## Excerpt:
It is great how much flatter panels come out of my 16/32 than when I sanded
by with a ROS.
My next project is a 6'x3' table of 8 3' pieces of 5/4 oak. Obviously it
isn't going through the sander.
Could I dry assemble it with biscuits and pocket screws, and then sand two
or three boards at a time? Maybe I should skip the biscuits, at least until
after sanding, since it might be impossible to take the same amount off the
top and bottom on everything?
Anyone done something like this? Any advice (preferrably from
experience...) would be appreciated.
Yeah, the 5/4 is overkill, but I bought a bunch of it for almost nothing at
an auction a few years ago and want to use it up.
"Toller" <[email protected]> wrote in message
news:[email protected]...
> It is great how much flatter panels come out of my 16/32 than when I
> sanded by with a ROS.
>
> My next project is a 6'x3' table of 8 3' pieces of 5/4 oak. Obviously it
> isn't going through the sander.
> Could I dry assemble it with biscuits and pocket screws, and then sand two
> or three boards at a time? Maybe I should skip the biscuits, at least
> until after sanding, since it might be impossible to take the same amount
> off the top and bottom on everything?
>
> Anyone done something like this? Any advice (preferrably from
> experience...) would be appreciated.
>
> Yeah, the 5/4 is overkill, but I bought a bunch of it for almost nothing
> at an auction a few years ago and want to use it up.
I would not use pocket screws or biscuits for the long grain to long grain
glue ups, they don't need it. I would tongue and groove or finger joint the
end grain connections.
To insure a flat top, use several cauls to hold it flat during the clamping.
Dave
Toller wrote:
> It is great how much flatter panels come out of my 16/32 than when I sanded
> by with a ROS.
>
> My next project is a 6'x3' table of 8 3' pieces of 5/4 oak. Obviously it
> isn't going through the sander.
> Could I dry assemble it with biscuits and pocket screws, and then sand two
> or three boards at a time?
Yes, you can do this. Sometimes I do the same thing with raised panel
doors. Glue them up (close) and then sand down the glued up piece. Just
be careful that the glued up piece isn't too heavy to be unmanagable.
I made a 7' by 3' table out of 2" oak. I meticulously sanded down all
the pieces with the drum sander to the same thickness. Then I biscuited
them together. It may have been my lack of skill, but the top was
uneven enough that I had to use a belt sander and ROS to reflatten it
anyhow. If I had to do it over again, I'd just skip the drum sander on
something that big.. Plane your wood. glue it up, and then use a
belt/ROS sander to flatten.
Toller wrote:
> It is great how much flatter panels come out of my 16/32 than when
> I sanded by with a ROS.
>
> My next project is a 6'x3' table of 8 3' pieces of 5/4 oak.
> Obviously it isn't going through the sander.

## Recorded data:

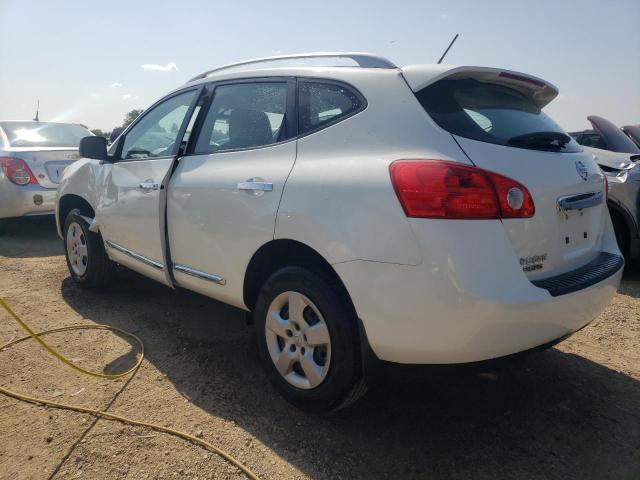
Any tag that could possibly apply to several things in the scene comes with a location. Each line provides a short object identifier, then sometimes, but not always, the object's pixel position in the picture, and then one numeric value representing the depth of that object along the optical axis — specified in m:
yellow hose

## Goal of the exercise:
Answer these from the woodworking thread above:
(a) How did Toller get the 5/4 oak?
(b) What does Dave recommend using to keep the top flat while clamping?
(c) What were the dimensions of the table one reply describes making from 2" oak?

## Response:
(a) Toller bought a lot of it for almost nothing at an auction a few years ago.
(b) Several cauls.
(c) 7' by 3'.